Because of the way we installed Windows NT, the networking may not be configured correctly. To fix this open the Control Panel and double click on the Network icon. Once there, add click on Add… and double click on Protocol in the component list. From the Manufacturers list, select Microsoft and them, from the Network Protocols double click on TCP/IP. Finally, click OK and allow Windows to go about it’s rebooting way. Reboots always seem to make Windows happy. If your computer is ever frustrated, just reboot it, it’ll make it smile.

Service Pack

Once you have the networking configured properly, it’s time to update Windows (as all good Windows users do, right?). I found, to my surprise, that the Windows 95 Service Pack was still available from the Microsoft web-site. Man, I’d hate to be the person doing the support for that.

You can get SP6a from here. Be warned, however, that you will have to do this on your host machine and transfer the files over the network, as the version of IE that ships with NT (on my old version, anyway— packing a full SP1, oh yeah!) won’t even open www.google.com.

Notes

Get the following packages:

Now, when you tell Virtual PC to Install or Update Virtual Machine Additions, in the words of the venerable comedian Douglas Addams, "Don’t Panic!", because it will just give you a weird error (the kernel is missing a handy function to tell Virtual PC if a debugger is running, if that means anything to you, great! If not, don’t worry about, it’s not important anyway).
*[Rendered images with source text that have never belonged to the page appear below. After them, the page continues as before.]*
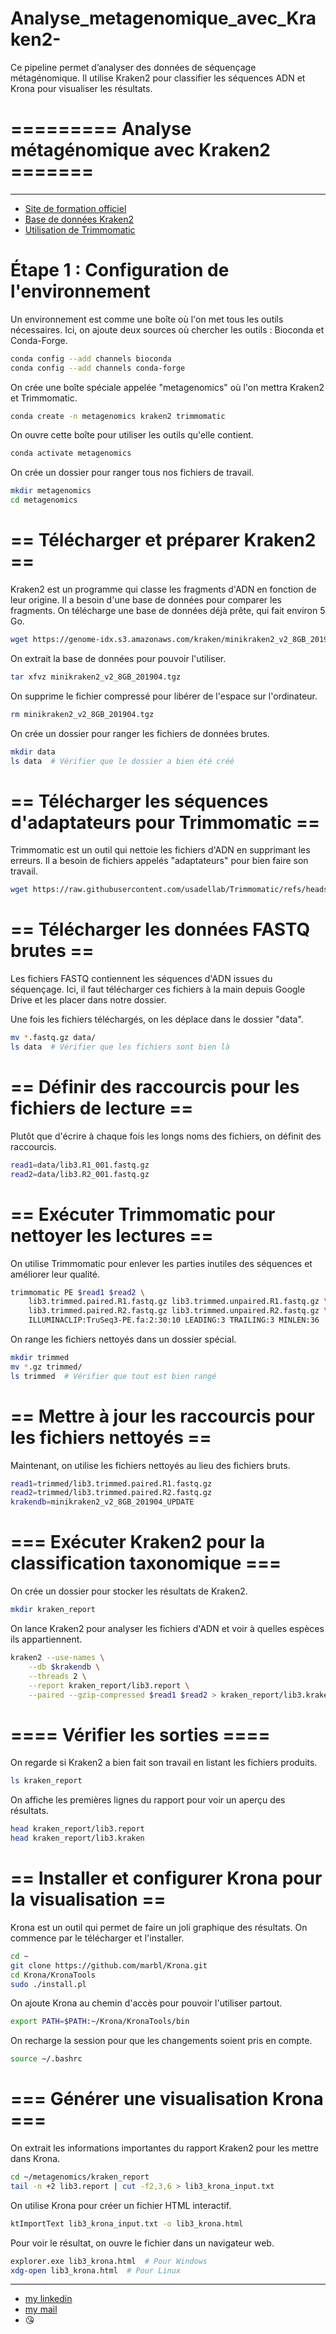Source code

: # Analyse_metagenomique_avec_Kraken2-
Ce pipeline permet d’analyser des données de séquençage métagénomique. Il utilise Kraken2 pour classifier les séquences ADN et Krona pour visualiser les résultats.

# ========= Analyse métagénomique avec Kraken2 =======
---
* [Site de formation officiel](https://ugene.net/metagenomic-classification-with-kraken/)
* [Base de données Kraken2](https://benlangmead.github.io/aws-indexes/k2)
* [Utilisation de Trimmomatic](http://www.usadellab.org/cms/?page=trimmomatic)

# Étape 1 : Configuration de l'environnement
Un environnement est comme une boîte où l'on met tous les outils nécessaires.
Ici, on ajoute deux sources où chercher les outils : Bioconda et Conda-Forge.

```bash
conda config --add channels bioconda
conda config --add channels conda-forge
```
 On crée une boîte spéciale appelée "metagenomics" où l'on mettra Kraken2 et Trimmomatic.
```bash
conda create -n metagenomics kraken2 trimmomatic
```
On ouvre cette boîte pour utiliser les outils qu'elle contient.
```bash
conda activate metagenomics
```

On crée un dossier pour ranger tous nos fichiers de travail.
```bash
mkdir metagenomics
cd metagenomics
```

# == Télécharger et préparer Kraken2 ==
Kraken2 est un programme qui classe les fragments d'ADN en fonction de leur origine.
Il a besoin d'une base de données pour comparer les fragments.
On télécharge une base de données déjà prête, qui fait environ 5 Go.
```bash
wget https://genome-idx.s3.amazonaws.com/kraken/minikraken2_v2_8GB_201904.tgz
```
On extrait la base de données pour pouvoir l'utiliser.
```bash
tar xfvz minikraken2_v2_8GB_201904.tgz
```

On supprime le fichier compressé pour libérer de l'espace sur l'ordinateur.
```bash
rm minikraken2_v2_8GB_201904.tgz
```
On crée un dossier pour ranger les fichiers de données brutes.
```bash
mkdir data
ls data  # Vérifier que le dossier a bien été créé
```
# == Télécharger les séquences d'adaptateurs pour Trimmomatic ==
Trimmomatic est un outil qui nettoie les fichiers d'ADN en supprimant les erreurs.
Il a besoin de fichiers appelés "adaptateurs" pour bien faire son travail.
```bash
wget https://raw.githubusercontent.com/usadellab/Trimmomatic/refs/heads/main/adapters/TruSeq3-PE.fa
```
# == Télécharger les données FASTQ brutes ==
Les fichiers FASTQ contiennent les séquences d'ADN issues du séquençage.
Ici, il faut télécharger ces fichiers à la main depuis Google Drive et les placer dans notre dossier.

Une fois les fichiers téléchargés, on les déplace dans le dossier "data".
```bash
mv *.fastq.gz data/
ls data  # Vérifier que les fichiers sont bien là
```
# == Définir des raccourcis pour les fichiers de lecture ==
Plutôt que d'écrire à chaque fois les longs noms des fichiers, on définit des raccourcis.
```bash
read1=data/lib3.R1_001.fastq.gz
read2=data/lib3.R2_001.fastq.gz
```
# == Exécuter Trimmomatic pour nettoyer les lectures ==
On utilise Trimmomatic pour enlever les parties inutiles des séquences et améliorer leur qualité.
```bash
trimmomatic PE $read1 $read2 \
    lib3.trimmed.paired.R1.fastq.gz lib3.trimmed.unpaired.R1.fastq.gz \
    lib3.trimmed.paired.R2.fastq.gz lib3.trimmed.unpaired.R2.fastq.gz \
    ILLUMINACLIP:TruSeq3-PE.fa:2:30:10 LEADING:3 TRAILING:3 MINLEN:36
```
On range les fichiers nettoyés dans un dossier spécial.
```bash
mkdir trimmed
mv *.gz trimmed/
ls trimmed  # Vérifier que tout est bien rangé
```

# == Mettre à jour les raccourcis pour les fichiers nettoyés ==
Maintenant, on utilise les fichiers nettoyés au lieu des fichiers bruts.
```bash
read1=trimmed/lib3.trimmed.paired.R1.fastq.gz
read2=trimmed/lib3.trimmed.paired.R2.fastq.gz
krakendb=minikraken2_v2_8GB_201904_UPDATE
```

# === Exécuter Kraken2 pour la classification taxonomique ===
On crée un dossier pour stocker les résultats de Kraken2.
```bash
mkdir kraken_report
```

On lance Kraken2 pour analyser les fichiers d'ADN et voir à quelles espèces ils appartiennent.
```bash
kraken2 --use-names \
    --db $krakendb \
    --threads 2 \
    --report kraken_report/lib3.report \
    --paired --gzip-compressed $read1 $read2 > kraken_report/lib3.kraken
```
# ==== Vérifier les sorties ====
On regarde si Kraken2 a bien fait son travail en listant les fichiers produits.
```bash
ls kraken_report
```
On affiche les premières lignes du rapport pour voir un aperçu des résultats.
```bash
head kraken_report/lib3.report
head kraken_report/lib3.kraken
```
# == Installer et configurer Krona pour la visualisation ==
Krona est un outil qui permet de faire un joli graphique des résultats.
On commence par le télécharger et l'installer.
```bash
cd ~
git clone https://github.com/marbl/Krona.git
cd Krona/KronaTools
sudo ./install.pl
```
On ajoute Krona au chemin d'accès pour pouvoir l'utiliser partout.
```bash
export PATH=$PATH:~/Krona/KronaTools/bin
```
On recharge la session pour que les changements soient pris en compte.
```bash
source ~/.bashrc
```
# === Générer une visualisation Krona ===
On extrait les informations importantes du rapport Kraken2 pour les mettre dans Krona.
```bash
cd ~/metagenomics/kraken_report
tail -n +2 lib3.report | cut -f2,3,6 > lib3_krona_input.txt
```
On utilise Krona pour créer un fichier HTML interactif.
```bash
ktImportText lib3_krona_input.txt -o lib3_krona.html
```
Pour voir le résultat, on ouvre le fichier dans un navigateur web.
```bash
explorer.exe lib3_krona.html  # Pour Windows
xdg-open lib3_krona.html  # Pour Linux
```
---
* [my linkedin](https://www.linkedin.com/in/ines-kouadio-668bb8298/)
* [my mail](kouadioines989@gmail.com) 
* 😘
But this error really isn’t an error; you can ignore it and simple Explore the CD for the setup program… Sadly, it turns out only the DOS applications actually work on a Window 95 base install (and they do not play well with Windows, so you have to exit to the command line and run FSHARE.EXE to get Folder Sharing to work— and even then, it’s only in DOS that you can access that drive. If you try to run Windows once it has been loaded, Windows goes all wonky— try it, if you don’t believe me.) What really strikes me about this is that even the OS/2 additions work—and who even uses that OS anymore?! (Says the man installing Windows 95)—so why doesn’t it work on a stock Windows 95 install?